▶ **WHAT YOU SHOULD DO**
Filter these entries down to the lines that hold the word "neck", and show each of them.

▶ **TASK DATA**
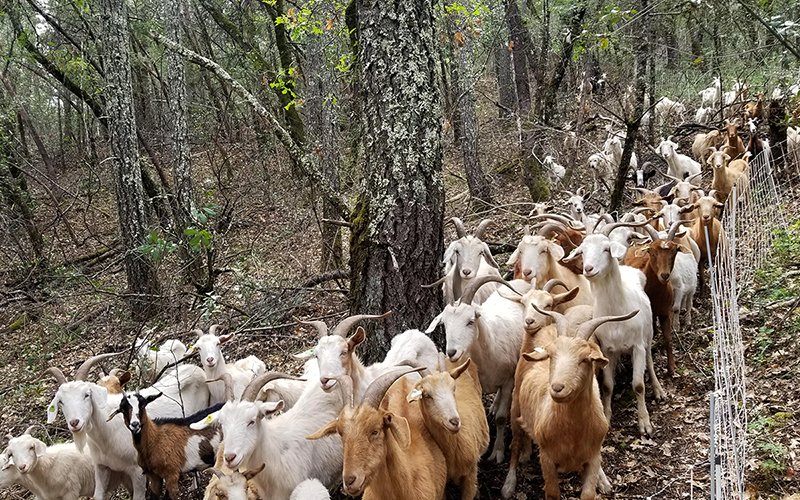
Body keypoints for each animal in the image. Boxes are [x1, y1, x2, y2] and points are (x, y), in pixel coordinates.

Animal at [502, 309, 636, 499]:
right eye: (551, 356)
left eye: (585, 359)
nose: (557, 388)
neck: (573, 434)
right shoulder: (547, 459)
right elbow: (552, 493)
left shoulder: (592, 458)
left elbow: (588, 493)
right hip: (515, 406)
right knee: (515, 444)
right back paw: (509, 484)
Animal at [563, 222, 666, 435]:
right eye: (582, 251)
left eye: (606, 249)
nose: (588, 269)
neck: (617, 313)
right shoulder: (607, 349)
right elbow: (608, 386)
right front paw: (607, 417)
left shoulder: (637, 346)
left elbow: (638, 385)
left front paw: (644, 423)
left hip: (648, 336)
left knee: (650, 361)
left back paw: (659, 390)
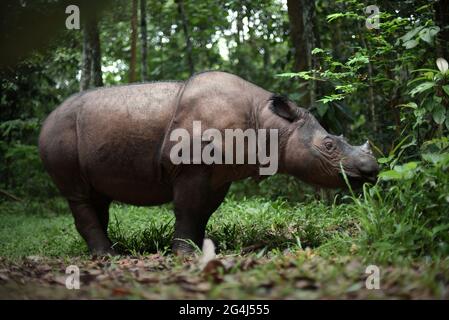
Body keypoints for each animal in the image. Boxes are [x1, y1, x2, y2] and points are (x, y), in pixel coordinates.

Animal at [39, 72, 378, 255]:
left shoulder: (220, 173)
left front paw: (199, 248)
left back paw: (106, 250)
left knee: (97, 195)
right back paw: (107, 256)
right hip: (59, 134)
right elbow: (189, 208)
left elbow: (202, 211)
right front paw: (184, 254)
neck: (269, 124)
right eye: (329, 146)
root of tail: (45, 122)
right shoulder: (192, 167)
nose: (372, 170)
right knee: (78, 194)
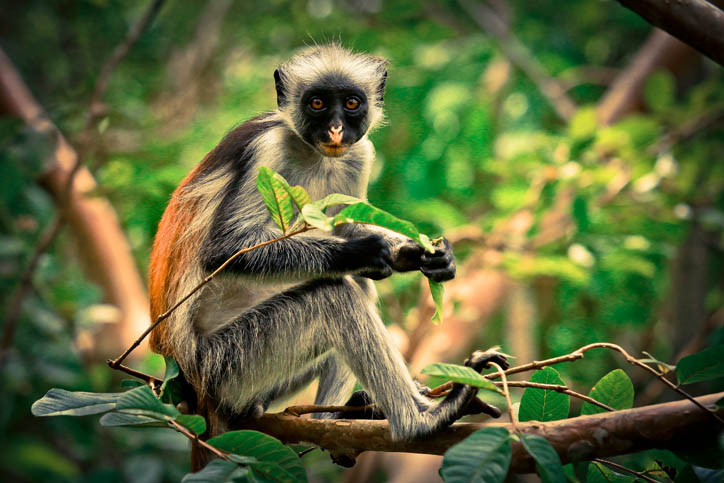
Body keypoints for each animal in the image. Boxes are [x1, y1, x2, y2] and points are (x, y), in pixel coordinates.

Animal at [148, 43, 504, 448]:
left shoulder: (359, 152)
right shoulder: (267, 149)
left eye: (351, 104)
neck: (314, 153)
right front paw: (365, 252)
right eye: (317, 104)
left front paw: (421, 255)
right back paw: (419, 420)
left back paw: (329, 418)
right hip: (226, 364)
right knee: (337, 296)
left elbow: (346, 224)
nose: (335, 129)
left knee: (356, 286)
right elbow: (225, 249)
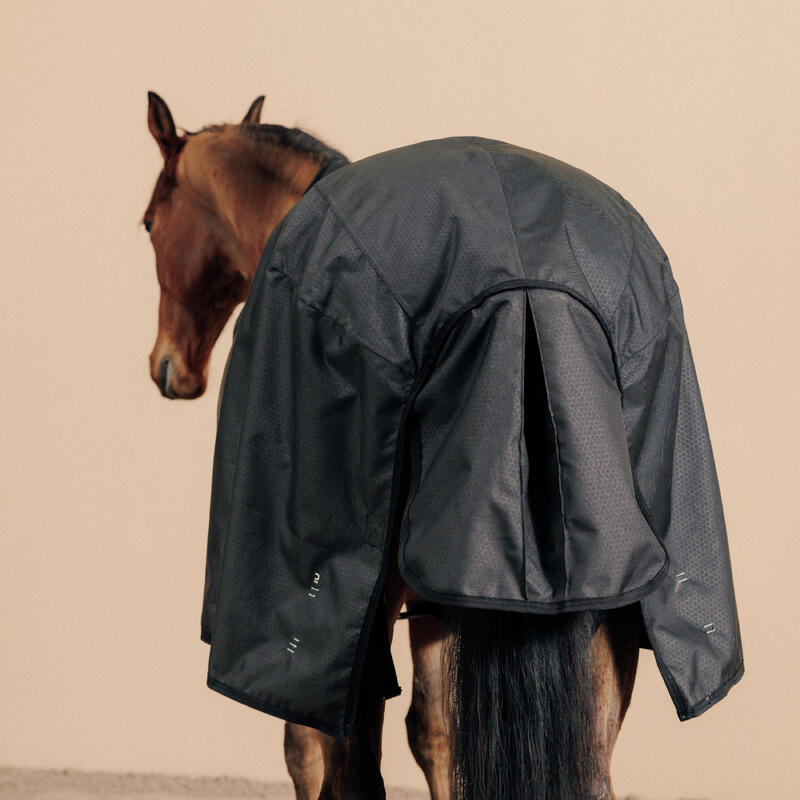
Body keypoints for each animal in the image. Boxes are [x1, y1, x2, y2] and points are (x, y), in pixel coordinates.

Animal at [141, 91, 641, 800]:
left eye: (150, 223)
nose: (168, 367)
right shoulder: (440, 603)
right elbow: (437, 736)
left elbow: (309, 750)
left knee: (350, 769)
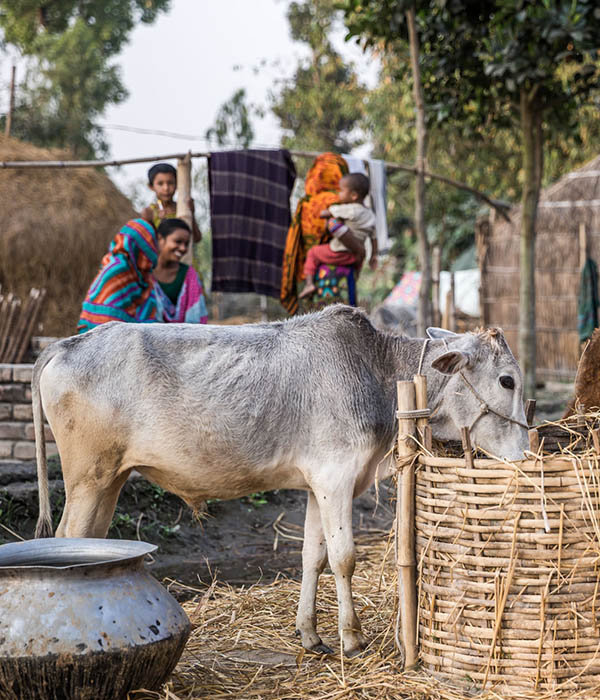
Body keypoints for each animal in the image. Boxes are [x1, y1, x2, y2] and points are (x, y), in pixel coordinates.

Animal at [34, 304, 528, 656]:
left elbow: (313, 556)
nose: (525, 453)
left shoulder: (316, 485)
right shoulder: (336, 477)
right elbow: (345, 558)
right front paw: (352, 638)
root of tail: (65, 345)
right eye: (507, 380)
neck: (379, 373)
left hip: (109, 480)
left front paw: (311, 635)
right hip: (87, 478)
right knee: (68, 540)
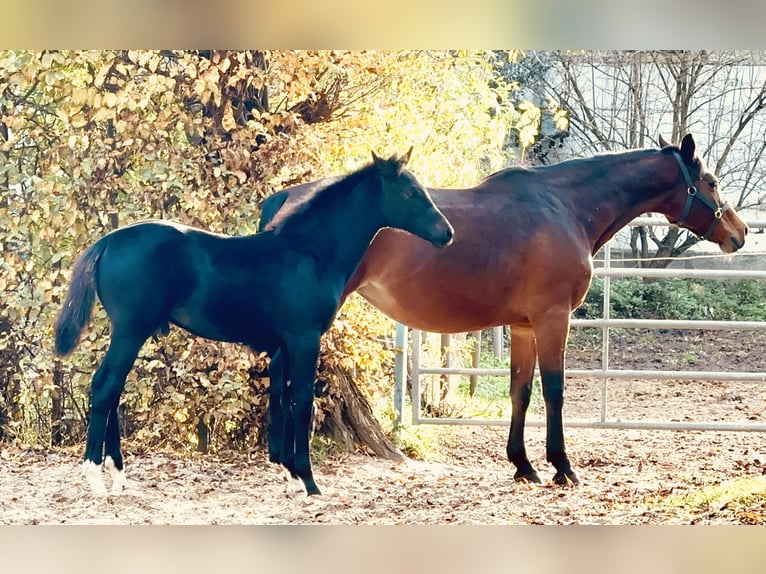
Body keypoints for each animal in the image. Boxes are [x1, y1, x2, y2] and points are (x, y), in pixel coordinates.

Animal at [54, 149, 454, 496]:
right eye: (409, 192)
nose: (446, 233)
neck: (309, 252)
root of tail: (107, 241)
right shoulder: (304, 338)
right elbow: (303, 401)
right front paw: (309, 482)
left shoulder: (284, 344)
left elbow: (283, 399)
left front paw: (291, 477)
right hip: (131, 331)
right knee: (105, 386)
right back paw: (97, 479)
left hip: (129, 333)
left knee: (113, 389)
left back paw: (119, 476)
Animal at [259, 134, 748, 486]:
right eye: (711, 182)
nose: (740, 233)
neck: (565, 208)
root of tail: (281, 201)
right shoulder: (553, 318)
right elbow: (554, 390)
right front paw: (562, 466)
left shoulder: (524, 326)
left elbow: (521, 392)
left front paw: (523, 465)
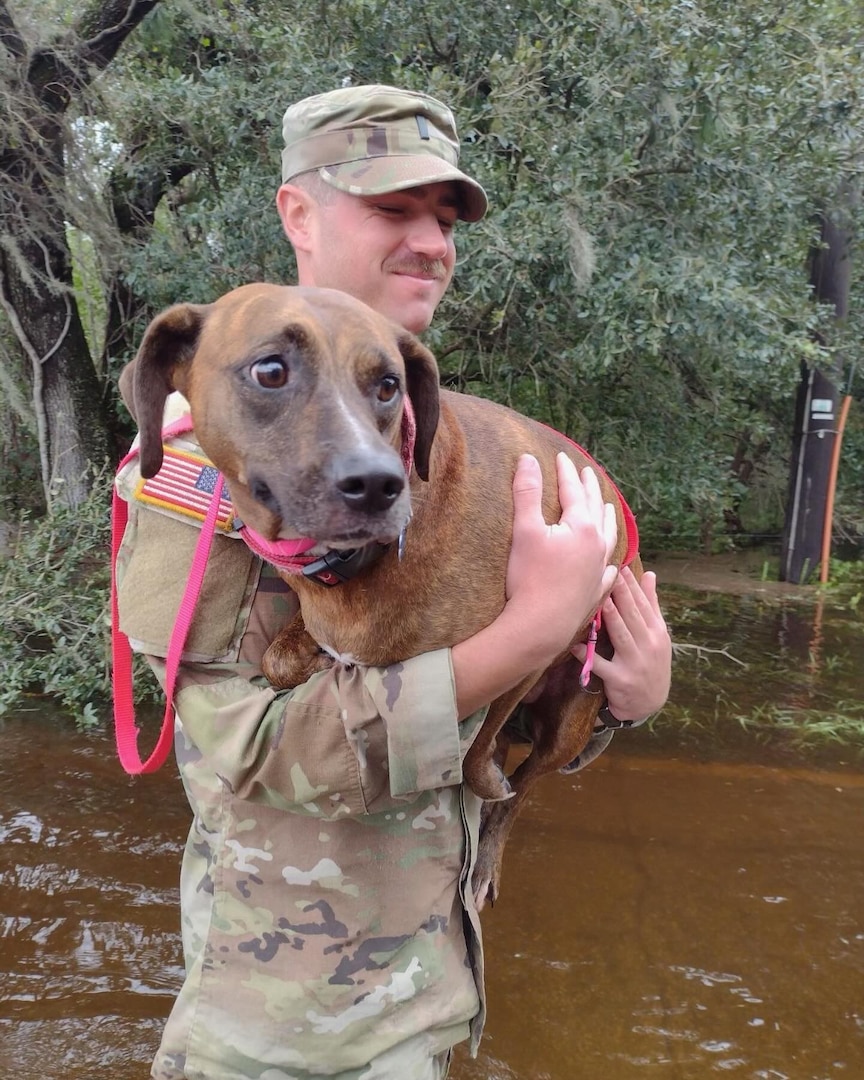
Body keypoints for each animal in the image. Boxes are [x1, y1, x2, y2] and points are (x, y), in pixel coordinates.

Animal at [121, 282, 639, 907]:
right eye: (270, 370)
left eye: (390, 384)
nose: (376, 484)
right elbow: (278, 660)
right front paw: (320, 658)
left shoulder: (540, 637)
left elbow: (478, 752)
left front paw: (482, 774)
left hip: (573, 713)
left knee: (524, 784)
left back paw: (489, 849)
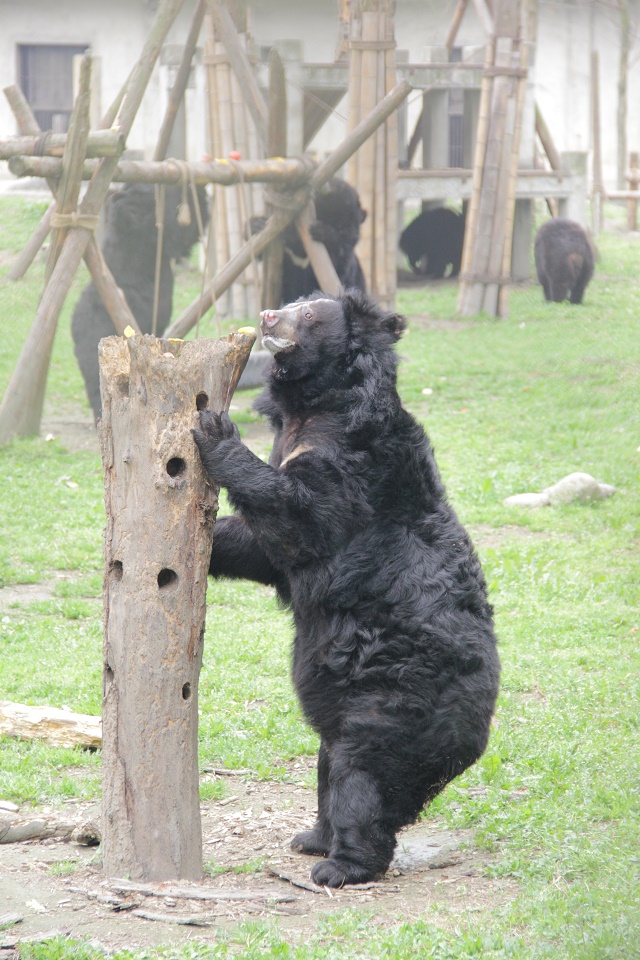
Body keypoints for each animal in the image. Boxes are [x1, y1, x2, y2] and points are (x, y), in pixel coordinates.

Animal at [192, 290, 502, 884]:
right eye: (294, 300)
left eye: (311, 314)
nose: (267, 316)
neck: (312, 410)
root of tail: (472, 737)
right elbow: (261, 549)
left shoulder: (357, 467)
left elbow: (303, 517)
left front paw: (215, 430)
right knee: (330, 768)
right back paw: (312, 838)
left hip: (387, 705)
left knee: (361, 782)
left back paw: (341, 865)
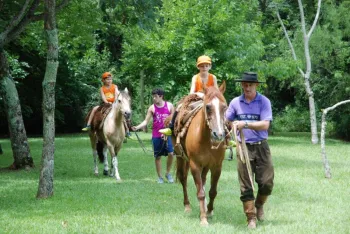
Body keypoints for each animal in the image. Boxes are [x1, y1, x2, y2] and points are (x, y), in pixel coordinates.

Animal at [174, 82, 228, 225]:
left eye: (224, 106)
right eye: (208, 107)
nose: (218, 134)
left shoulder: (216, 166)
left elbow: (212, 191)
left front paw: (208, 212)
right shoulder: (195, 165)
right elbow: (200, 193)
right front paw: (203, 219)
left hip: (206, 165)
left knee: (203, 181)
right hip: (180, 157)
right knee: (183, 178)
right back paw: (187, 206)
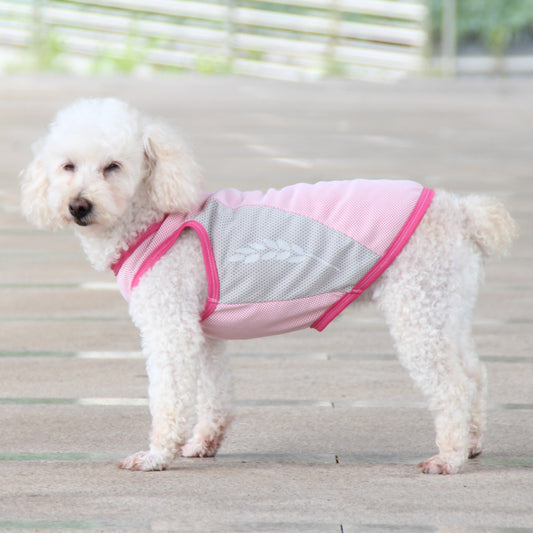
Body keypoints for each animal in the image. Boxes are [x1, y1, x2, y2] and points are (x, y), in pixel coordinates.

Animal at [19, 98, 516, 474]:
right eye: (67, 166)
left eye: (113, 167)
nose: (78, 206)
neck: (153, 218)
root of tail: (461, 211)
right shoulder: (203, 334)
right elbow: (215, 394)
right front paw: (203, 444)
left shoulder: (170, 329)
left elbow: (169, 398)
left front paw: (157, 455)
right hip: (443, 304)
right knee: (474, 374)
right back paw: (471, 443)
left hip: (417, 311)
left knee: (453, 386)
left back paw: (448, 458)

▶ **OUTPUT BELOW**
neck: (573, 434)
neck: (617, 313)
neck: (269, 124)
neck: (314, 153)
neck: (379, 373)
neck: (309, 252)
neck: (565, 208)
neck: (312, 410)
neck: (153, 218)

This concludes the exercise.